If you had plans to participate in the 6th Annual Payson Habitat for Humanity Golf Tournament, the best you can hope for is a slot on the waiting list.
All foursomes have been filled, but a waiting list is being compiled by tournament directors Dale Gonzales and Mark Monty. The tournament tees off at 8 a.m. Aug. 24 at Payson Golf Course.
The really big prize in the annual benefit is a chance at winning $25,000 cash. All the lucky golfer needs to do is sink an ace on hole No. 2. Local veteran golfers say an ace on the par 3, 196-yard hole is possible, but would take a lot of luck.
For a slot on the tournament's waiting list, call Gonzales or Monty at 474-3235.
Smith edges Landra
When the members of the Payson Women's Golf Association get together for the annual two-day President's Cup tournament, it usually turns into a fray that tests the mettle of all players.
Played in a 36-hole, low-net format, PWGA members tell me the tournament is one of the most eagerly anticipated of the summer season.
The 2002 version of the cup battles Aug. 12 and 13 turned into a fierce battle between longtime PWGA members Wilma Smith and Marge Landra.
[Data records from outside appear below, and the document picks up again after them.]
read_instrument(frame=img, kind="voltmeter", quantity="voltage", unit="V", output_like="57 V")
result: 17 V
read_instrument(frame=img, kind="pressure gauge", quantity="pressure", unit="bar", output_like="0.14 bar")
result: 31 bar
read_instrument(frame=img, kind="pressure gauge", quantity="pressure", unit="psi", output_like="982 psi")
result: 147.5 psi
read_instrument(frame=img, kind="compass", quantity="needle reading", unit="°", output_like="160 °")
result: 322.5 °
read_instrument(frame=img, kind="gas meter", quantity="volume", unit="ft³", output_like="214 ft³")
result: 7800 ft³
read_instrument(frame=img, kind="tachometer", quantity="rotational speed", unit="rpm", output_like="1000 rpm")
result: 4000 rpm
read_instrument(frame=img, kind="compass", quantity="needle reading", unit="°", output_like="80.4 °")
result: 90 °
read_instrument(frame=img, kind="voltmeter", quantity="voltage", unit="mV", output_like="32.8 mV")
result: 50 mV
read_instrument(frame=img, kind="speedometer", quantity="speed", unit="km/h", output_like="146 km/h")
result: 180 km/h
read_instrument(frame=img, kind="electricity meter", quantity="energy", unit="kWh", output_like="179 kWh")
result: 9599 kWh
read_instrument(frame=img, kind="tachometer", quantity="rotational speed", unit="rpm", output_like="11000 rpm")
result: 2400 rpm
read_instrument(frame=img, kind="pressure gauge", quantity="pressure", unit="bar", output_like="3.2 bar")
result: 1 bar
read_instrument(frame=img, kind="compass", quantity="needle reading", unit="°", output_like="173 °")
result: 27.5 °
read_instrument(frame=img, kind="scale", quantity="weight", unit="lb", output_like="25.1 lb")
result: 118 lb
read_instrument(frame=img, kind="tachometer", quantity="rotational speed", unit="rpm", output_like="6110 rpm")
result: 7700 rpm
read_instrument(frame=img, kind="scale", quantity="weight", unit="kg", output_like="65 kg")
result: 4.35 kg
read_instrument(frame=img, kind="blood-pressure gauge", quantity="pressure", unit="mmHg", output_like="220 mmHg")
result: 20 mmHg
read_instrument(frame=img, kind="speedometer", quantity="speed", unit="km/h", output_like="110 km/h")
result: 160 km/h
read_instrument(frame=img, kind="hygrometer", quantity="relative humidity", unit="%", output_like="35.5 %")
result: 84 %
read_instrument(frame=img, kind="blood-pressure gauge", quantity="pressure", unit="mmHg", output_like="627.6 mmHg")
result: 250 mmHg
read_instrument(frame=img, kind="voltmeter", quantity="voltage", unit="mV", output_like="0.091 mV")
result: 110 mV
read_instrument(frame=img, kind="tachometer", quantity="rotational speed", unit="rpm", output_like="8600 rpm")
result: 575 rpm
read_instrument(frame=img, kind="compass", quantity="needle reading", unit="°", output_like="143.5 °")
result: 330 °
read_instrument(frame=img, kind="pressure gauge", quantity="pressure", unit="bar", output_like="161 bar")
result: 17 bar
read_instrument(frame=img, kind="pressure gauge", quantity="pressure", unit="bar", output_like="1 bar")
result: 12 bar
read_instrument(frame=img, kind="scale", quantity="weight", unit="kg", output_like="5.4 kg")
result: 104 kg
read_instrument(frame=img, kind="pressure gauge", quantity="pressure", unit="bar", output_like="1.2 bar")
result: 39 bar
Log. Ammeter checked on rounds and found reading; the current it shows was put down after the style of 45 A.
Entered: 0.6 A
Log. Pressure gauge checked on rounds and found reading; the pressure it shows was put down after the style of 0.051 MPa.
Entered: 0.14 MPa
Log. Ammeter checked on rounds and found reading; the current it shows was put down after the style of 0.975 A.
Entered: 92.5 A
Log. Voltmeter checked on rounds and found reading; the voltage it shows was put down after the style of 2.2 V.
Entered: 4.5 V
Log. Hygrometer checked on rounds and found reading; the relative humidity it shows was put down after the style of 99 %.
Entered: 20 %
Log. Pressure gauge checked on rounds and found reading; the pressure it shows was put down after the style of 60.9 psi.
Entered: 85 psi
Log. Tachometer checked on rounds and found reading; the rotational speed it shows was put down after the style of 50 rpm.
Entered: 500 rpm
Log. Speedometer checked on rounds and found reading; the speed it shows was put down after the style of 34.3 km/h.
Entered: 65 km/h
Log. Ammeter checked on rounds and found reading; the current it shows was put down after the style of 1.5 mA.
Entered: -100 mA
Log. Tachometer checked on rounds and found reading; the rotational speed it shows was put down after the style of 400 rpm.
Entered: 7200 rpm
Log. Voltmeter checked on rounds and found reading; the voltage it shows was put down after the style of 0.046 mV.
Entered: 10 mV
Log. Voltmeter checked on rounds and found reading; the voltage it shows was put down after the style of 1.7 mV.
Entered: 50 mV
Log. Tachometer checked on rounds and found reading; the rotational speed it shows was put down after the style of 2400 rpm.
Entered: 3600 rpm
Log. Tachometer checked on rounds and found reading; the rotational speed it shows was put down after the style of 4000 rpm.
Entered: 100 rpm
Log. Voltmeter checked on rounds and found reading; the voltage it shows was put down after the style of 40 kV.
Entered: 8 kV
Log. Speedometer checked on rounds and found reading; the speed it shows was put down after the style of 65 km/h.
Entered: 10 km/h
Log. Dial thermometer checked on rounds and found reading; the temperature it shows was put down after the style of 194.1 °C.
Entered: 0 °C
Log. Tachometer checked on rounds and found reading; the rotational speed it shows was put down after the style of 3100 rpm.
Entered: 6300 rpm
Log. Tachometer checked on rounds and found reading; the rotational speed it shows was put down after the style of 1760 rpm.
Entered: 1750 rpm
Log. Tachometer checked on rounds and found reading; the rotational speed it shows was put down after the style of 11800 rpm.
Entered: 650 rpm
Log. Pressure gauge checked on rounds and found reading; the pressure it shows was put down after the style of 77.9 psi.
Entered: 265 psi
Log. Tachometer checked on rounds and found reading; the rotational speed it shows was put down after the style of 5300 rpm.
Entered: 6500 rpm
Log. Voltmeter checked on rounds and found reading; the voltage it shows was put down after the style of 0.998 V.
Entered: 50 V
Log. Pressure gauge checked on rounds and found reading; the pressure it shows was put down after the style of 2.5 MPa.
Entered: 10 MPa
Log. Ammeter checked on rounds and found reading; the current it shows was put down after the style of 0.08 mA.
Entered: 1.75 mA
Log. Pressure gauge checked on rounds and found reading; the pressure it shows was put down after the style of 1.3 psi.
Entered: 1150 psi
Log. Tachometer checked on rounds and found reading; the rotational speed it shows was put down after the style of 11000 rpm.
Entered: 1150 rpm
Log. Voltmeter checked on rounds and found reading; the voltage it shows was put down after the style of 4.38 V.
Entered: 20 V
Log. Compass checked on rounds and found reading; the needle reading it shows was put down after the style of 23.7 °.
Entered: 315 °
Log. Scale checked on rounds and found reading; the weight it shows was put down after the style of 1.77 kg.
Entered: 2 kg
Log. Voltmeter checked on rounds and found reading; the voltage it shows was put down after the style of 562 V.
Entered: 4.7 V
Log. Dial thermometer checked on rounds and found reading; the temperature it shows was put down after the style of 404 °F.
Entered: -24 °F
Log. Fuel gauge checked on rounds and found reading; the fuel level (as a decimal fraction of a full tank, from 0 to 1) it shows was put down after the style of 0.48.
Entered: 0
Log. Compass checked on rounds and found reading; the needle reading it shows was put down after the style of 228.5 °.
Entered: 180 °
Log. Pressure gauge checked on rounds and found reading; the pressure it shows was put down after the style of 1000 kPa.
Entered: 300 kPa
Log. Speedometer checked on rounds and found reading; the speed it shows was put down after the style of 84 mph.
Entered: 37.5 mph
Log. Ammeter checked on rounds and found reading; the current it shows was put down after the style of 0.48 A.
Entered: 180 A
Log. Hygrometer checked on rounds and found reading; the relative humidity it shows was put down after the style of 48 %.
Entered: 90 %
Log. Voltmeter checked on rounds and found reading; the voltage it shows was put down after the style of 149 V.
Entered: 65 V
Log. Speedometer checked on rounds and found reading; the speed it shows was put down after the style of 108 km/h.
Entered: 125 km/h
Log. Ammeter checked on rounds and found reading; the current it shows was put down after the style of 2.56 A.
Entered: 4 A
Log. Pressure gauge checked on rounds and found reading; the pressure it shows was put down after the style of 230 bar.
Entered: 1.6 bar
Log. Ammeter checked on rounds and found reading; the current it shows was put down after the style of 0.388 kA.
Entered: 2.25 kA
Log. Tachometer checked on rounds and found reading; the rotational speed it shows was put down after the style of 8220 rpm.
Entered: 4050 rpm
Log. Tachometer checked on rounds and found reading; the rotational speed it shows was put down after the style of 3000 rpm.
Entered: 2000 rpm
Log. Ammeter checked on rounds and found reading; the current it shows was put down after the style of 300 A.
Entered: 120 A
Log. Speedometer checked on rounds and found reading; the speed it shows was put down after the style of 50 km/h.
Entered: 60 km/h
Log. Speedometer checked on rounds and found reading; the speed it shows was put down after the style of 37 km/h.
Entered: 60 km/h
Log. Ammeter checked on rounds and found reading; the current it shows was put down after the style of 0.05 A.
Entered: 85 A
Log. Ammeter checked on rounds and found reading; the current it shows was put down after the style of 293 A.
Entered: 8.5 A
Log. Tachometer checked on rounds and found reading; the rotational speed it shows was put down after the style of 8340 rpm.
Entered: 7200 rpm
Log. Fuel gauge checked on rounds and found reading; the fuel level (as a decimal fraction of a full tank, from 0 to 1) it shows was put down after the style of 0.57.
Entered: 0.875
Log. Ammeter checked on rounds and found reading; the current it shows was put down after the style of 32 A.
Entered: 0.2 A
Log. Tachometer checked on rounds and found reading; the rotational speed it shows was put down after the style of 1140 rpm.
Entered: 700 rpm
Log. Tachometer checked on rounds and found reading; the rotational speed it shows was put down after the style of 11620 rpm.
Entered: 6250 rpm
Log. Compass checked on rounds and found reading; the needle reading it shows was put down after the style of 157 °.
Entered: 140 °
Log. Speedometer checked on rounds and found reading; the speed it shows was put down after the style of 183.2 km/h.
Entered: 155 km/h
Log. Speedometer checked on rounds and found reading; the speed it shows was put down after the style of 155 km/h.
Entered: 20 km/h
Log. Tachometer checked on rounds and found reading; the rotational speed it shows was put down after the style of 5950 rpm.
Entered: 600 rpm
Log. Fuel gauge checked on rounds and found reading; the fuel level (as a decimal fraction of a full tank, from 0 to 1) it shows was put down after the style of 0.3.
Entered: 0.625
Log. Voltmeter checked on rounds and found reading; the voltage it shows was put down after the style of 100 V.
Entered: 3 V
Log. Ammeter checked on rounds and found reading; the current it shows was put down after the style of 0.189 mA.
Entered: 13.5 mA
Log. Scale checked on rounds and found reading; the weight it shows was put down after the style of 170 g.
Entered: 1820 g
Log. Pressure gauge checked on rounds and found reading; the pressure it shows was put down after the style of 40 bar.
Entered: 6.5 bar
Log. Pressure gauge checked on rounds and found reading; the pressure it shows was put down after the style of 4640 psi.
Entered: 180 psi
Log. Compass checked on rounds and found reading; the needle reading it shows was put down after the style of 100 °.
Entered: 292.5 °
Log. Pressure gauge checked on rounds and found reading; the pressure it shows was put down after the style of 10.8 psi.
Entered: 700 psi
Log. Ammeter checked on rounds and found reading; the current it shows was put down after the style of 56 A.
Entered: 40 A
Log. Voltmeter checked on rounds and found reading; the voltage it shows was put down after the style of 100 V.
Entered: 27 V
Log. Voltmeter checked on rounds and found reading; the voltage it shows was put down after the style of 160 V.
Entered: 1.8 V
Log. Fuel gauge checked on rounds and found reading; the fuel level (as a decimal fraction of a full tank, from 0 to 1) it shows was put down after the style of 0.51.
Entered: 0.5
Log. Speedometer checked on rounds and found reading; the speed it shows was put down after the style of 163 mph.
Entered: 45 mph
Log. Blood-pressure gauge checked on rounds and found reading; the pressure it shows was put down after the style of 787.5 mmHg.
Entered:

The two have combined to win about as much hardware as any two golfers in the Rim country.
Of course, Marge is well known as a local who refuses to ride in a golf cart.
"I'd rather walk," she tells those who offer her a cart trip.
After one tournament win several years ago, I referred to Marge in the Roundup as "a wily veteran." I don't know if she truly likes that characterization, maybe "shrewd expert" would be more appealing?
Marge played well in the most recent cup, but her tally of 139 was one stroke off Smith's winning score.
In third and fourth place, Kay Davis (142) and Joyce Goff (144) gave a good accounting of themselves.
Marge came up short of winning the tournament title, but did walk away with some pocket change when she finished closest-to-the-pin on No. 17.
Other winners were Ruth Overton (No. 5), Joyce Karnes (No. 14) and Judy Neal (No. 8).
All that awaits the completion of the artificial track at Payson High School is the curing of the surface and the striping of running lanes. That should be done by next week.
It's been fascinating to watch the old track being transformed into a state-of-the-art facility.
It won't be long before everyone realizes what a gem we have in this track.